# greggs...



## stuarTTdi (Mar 18, 2013)

A mancunian and a scouser go into Greggs the baker's.

The scouser nicks 3 pies and puts them in his pockets.. When they both get outside he starts bragging..
"did you see that?" "The staff never saw a thing!!"

The mancunian says.. "Thats fook all mate,stay here and watch this!"

So the mancunian goes back into Greggs and says to the manager.. "Gimme 3 pies and ill show you some magic!" He eats the 3 pies right in front of the manager.

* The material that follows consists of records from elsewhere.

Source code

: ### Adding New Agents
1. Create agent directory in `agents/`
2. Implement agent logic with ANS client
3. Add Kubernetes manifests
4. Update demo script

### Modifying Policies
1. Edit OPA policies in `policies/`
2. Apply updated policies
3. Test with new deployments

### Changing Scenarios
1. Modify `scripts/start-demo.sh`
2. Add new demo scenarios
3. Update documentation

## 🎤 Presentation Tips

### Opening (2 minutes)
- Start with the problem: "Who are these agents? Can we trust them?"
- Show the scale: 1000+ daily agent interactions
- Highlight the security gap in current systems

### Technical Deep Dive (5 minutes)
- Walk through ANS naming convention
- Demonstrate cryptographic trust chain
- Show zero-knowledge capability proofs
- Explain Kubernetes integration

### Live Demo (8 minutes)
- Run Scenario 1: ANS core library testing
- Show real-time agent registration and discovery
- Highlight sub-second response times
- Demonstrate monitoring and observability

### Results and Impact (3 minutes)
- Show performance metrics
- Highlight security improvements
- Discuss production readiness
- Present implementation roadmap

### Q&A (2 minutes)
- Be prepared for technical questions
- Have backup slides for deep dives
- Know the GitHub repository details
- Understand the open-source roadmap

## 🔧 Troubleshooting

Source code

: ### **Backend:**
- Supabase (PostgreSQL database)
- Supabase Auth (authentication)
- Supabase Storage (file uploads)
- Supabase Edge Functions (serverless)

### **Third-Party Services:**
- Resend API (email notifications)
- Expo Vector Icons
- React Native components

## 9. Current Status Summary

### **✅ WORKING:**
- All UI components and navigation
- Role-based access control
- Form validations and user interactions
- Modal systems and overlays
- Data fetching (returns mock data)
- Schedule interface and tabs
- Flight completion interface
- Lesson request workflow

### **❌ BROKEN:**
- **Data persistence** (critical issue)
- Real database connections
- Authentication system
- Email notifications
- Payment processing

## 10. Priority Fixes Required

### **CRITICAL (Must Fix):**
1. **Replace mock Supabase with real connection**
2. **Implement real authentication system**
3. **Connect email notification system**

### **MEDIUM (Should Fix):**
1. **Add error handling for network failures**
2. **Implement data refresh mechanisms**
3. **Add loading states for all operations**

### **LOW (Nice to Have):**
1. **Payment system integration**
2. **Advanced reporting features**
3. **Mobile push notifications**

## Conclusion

The manager confused says.. "SO where is the magic in that?

The mancunian replies...

"Now go and check that scouser pockets!!"


----------



## YELLOW_TT (Feb 25, 2004)

:lol: :lol:


----------



## j8keith (Jun 26, 2009)

Very good :lol: :lol: :lol:


----------



## DevonTT225 (Oct 15, 2013)

:lol: :lol:


----------



## fiftyish (Oct 6, 2010)

:lol: :lol:


----------



## conlechi (May 6, 2006)

:lol: :lol:


----------



## Dotti (Mar 9, 2003)

:lol: :lol:


----------



## S3 Power (Nov 16, 2013)

HA!


----------



## geordie12 (Jan 31, 2014)

:lol: :lol:


----------



## alexi7 (Aug 30, 2011)

:lol: :lol:


----------



## bigdodge (Apr 22, 2012)

:lol: :lol:


----------



## YoungOldUn (Apr 12, 2011)

:lol:


----------